Та, не глядя на деда, плеснула ему в стакан и ушла.
— Вот ведь, — дед Яня поднял стакан на свет, проверяя, — ни обхождения тебе, ни слова доброго — а больница.
— Ты, дед, ровно дите, — вступился детина. — Соку не долили… Ты что, его не пил никогда? Возьми мой, если не хватило. Ты того не поедаешь, что из дому приносят.
— Нет, ешь твою накось! — дед Яня подскочил даже. — Неправильно рассуждаешь! Мало чего — из дому приносят. Это само собой. А ты мне что положено тут — отдай. Хоть я и больной. Чтоб не томился я душой, не переживал. Ты после обеда, как в уборную идешь, глянь за перегородку, где посуду моют. Я заглядывал. Они там собираются и то, что не додали нам, сами едят. До пяти человек сходятся, да сестра дежурная, да няня, да сестра-хозяйка с истопницей.

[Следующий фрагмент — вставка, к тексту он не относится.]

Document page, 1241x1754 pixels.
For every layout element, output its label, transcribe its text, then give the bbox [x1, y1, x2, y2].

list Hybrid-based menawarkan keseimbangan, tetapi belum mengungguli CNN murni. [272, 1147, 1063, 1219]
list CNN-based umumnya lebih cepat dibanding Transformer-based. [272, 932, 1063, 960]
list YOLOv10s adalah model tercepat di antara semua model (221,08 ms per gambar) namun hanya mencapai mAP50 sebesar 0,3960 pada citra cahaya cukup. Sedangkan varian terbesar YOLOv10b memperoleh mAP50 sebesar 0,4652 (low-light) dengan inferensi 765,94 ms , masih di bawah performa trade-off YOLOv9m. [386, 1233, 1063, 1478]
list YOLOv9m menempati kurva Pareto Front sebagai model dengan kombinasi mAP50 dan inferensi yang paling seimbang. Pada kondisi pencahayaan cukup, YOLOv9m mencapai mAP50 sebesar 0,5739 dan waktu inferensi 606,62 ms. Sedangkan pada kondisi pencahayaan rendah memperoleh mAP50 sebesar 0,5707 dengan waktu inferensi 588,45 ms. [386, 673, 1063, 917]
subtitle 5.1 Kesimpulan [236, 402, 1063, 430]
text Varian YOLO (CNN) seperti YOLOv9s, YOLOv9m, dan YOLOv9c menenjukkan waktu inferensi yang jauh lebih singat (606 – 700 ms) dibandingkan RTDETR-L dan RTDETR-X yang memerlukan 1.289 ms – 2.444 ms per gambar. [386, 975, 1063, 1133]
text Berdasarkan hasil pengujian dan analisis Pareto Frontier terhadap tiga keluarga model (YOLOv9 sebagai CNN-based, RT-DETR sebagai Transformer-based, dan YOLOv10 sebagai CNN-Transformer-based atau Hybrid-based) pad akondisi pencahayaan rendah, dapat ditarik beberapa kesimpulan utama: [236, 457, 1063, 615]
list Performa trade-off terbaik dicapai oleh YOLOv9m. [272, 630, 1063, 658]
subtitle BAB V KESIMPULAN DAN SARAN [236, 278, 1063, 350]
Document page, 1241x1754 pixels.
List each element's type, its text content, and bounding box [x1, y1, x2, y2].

Вот сколько. Да каждый вечер по два ведра полнехоньких выносят. Не в ту дверь, где ходят, а в энту — я видел. Кабанов откармливают.

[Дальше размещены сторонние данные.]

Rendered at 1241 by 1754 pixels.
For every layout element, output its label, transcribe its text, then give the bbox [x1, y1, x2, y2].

— Да пусть едят, — лениво гудел детина. — Работа-то у них какая, у той же няни, — плевки твои выносить. Бывает, за своим смотреть не под силу, а тут чужие.
— А зачем устраивалась? А зачем устраивалась? — дед Яня мячом вскочил на середку палаты. — Не можешь, не берись! Или уходи! Никто не держит. Свобода! Вон на свинарнике не хватает постоянно. Туда иди. Там легче.
Детина только отмахивался.
После завтрака — обход.
Редкий день начинали обход без шефа. В окно видно было, как проходил он утром в отделение, величавый, в длинном кожаном пальто с широким меховым воротником, в меховой шапке, в очках, с тяжелым желтым портфелем.
В ординаторской шеф долго мыл руки, покряхтывал, долго надевал халат; лечащие врачи тихо стояли около, кто-нибудь из них помогал шефу завязать тесемки. Потом начинался обход.
Шеф шел впереди, обязательно с портфелем, который он никогда не раскрывал, и никто не знал, что у него там; за ним, стараясь легче ступать, врачи, позади всех — дежурная сестра.
Шеф останавливался подле кровати больного, лечащий выступал вперед и, раскрыв историю болезни, докладывал положение.
— Мда, мда, — едва разжимая губы бритого рта, произносил шеф и назначал что-либо или просто проходил дальше.
Был он в годах и дороден телом, за толстыми стеклами больших очков его, в набрякших веках, прятались глаза, от висков далеко вниз по пористым щекам опускались рыжие баки, а по-за ушами и дальше к шее, обрамляя лысину, как у негра, клубился мелкими завитками рыжий также волос. Глядя на него, Хлебников вспоминал преподавателей университета, преподавателей, которые так и не стали профессорами, но долгое время были доцентами и год от года матерели.
Без шефа обход проходил живее.
— Ну, как мы себя чувствуем? — бодро спрашивала Хлебникова докторша, садясь на кровать его. — Поднимите рубашку, так… живот мягкий. Покажите язык… ум-гу… Как стул?
— Великолепный, — желчно радовал ее Хлебников. Вопросы эти слышал он изо дня в день и не ожидал новых. — Скажите, доктор, вы давно закончили институт?
— Какое это имеет значение? — докторша вскидывала брови. — Впрочем… если я вас не устраиваю как лечащий врач, я могу передать вас Марте Павловне. У нее стаж.